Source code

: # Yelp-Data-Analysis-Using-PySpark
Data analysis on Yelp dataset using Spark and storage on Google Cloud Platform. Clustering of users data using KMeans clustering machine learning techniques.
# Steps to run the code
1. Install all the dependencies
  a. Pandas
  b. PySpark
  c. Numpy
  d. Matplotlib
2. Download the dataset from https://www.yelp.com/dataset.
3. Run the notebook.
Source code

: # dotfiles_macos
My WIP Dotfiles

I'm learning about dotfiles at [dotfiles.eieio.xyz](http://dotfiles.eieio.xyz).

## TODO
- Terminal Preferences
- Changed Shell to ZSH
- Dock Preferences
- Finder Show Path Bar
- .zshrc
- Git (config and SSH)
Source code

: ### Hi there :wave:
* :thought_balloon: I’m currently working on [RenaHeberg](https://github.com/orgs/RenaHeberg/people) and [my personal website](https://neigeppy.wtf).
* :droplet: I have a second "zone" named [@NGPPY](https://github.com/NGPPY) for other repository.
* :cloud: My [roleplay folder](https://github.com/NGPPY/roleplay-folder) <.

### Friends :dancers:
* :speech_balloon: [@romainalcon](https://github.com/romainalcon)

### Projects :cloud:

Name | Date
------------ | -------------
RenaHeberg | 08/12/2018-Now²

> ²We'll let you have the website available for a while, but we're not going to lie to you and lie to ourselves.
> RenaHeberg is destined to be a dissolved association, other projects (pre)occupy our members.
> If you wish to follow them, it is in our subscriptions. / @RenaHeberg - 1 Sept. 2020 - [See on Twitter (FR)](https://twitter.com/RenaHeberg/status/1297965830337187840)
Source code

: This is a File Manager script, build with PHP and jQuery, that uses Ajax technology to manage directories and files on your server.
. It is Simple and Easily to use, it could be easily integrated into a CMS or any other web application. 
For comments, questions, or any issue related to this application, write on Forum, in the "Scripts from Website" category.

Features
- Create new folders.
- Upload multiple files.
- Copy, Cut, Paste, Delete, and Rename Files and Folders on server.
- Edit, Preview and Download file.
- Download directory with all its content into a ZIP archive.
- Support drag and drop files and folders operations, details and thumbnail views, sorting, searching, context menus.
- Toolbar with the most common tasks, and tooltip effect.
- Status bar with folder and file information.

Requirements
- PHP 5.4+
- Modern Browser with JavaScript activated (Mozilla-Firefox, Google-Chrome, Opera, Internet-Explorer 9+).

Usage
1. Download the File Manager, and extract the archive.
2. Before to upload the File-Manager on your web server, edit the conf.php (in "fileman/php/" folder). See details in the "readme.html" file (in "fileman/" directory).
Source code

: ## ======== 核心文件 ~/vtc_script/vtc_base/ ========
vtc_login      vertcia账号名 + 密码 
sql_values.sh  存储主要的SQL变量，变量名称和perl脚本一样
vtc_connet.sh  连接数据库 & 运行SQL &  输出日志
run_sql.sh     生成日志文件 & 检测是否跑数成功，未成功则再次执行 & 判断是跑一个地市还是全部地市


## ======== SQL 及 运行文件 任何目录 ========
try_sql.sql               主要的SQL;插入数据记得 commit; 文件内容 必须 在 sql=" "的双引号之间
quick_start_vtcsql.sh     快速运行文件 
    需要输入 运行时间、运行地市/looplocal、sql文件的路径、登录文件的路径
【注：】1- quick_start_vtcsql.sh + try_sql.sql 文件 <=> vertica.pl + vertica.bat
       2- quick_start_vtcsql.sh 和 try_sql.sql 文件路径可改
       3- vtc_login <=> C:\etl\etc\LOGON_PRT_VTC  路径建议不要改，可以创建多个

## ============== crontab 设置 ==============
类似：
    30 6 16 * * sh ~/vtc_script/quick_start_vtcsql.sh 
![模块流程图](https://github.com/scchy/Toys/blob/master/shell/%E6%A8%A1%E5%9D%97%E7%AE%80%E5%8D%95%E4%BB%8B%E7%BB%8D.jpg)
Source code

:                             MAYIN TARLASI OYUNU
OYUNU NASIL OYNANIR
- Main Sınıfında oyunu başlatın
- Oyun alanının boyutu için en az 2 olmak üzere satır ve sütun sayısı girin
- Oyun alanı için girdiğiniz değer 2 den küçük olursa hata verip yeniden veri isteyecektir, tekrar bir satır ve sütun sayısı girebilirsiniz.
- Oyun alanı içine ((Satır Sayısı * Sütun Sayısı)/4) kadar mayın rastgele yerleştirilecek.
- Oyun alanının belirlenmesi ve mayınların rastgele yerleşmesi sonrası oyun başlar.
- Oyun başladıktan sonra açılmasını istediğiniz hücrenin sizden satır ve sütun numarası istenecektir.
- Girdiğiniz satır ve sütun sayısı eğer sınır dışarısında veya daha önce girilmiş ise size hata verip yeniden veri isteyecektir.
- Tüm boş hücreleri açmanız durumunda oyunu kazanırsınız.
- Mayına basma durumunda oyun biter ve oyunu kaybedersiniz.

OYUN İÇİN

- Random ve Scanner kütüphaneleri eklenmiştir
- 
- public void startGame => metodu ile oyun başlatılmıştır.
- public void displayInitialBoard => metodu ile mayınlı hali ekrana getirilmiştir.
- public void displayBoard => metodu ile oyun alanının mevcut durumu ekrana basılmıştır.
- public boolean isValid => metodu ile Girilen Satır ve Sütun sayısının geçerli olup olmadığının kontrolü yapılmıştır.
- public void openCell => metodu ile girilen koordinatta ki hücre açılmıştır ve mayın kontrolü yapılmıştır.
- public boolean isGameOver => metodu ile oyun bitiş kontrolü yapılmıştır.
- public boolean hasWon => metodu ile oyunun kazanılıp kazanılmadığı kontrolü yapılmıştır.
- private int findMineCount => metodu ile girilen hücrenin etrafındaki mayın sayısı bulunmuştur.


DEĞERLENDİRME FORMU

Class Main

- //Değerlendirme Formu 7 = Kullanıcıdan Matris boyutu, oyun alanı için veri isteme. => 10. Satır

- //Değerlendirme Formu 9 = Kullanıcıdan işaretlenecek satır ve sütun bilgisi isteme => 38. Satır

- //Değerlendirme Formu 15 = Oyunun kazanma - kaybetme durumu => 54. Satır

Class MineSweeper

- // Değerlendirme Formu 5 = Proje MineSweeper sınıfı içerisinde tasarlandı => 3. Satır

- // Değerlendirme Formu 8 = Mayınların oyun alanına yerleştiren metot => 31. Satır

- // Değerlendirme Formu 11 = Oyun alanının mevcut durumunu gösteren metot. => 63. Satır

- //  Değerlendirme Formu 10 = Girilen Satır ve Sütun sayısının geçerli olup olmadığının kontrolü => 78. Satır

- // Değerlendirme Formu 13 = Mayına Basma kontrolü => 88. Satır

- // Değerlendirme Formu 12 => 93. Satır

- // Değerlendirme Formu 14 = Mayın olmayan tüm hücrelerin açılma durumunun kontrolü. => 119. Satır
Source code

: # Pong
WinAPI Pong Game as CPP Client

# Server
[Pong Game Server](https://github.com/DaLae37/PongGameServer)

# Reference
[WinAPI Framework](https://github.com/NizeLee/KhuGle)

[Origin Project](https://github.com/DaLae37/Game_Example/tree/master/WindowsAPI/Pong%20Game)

**THE PROBLEM**
Rename "MineSweeper" to "MayinTarlasi" in the records, starting at the line that contains "- //Değerlendirme Formu 9" and ending at the last line of the records. Give back only those lines, with nothing else changed.

**EXERCISE OUTPUT**
- //Değerlendirme Formu 9 = Kullanıcıdan işaretlenecek satır ve sütun bilgisi isteme => 38. Satır

- //Değerlendirme Formu 15 = Oyunun kazanma - kaybetme durumu => 54. Satır

Class MayinTarlasi

- // Değerlendirme Formu 5 = Proje MayinTarlasi sınıfı içerisinde tasarlandı => 3. Satır

- // Değerlendirme Formu 8 = Mayınların oyun alanına yerleştiren metot => 31. Satır

- // Değerlendirme Formu 11 = Oyun alanının mevcut durumunu gösteren metot. => 63. Satır

- //  Değerlendirme Formu 10 = Girilen Satır ve Sütun sayısının geçerli olup olmadığının kontrolü => 78. Satır

- // Değerlendirme Formu 13 = Mayına Basma kontrolü => 88. Satır

- // Değerlendirme Formu 12 => 93. Satır

- // Değerlendirme Formu 14 = Mayın olmayan tüm hücrelerin açılma durumunun kontrolü. => 119. Satır
Source code

: # Pong
WinAPI Pong Game as CPP Client

# Server
[Pong Game Server](https://github.com/DaLae37/PongGameServer)

# Reference
[WinAPI Framework](https://github.com/NizeLee/KhuGle)

[Origin Project](https://github.com/DaLae37/Game_Example/tree/master/WindowsAPI/Pong%20Game)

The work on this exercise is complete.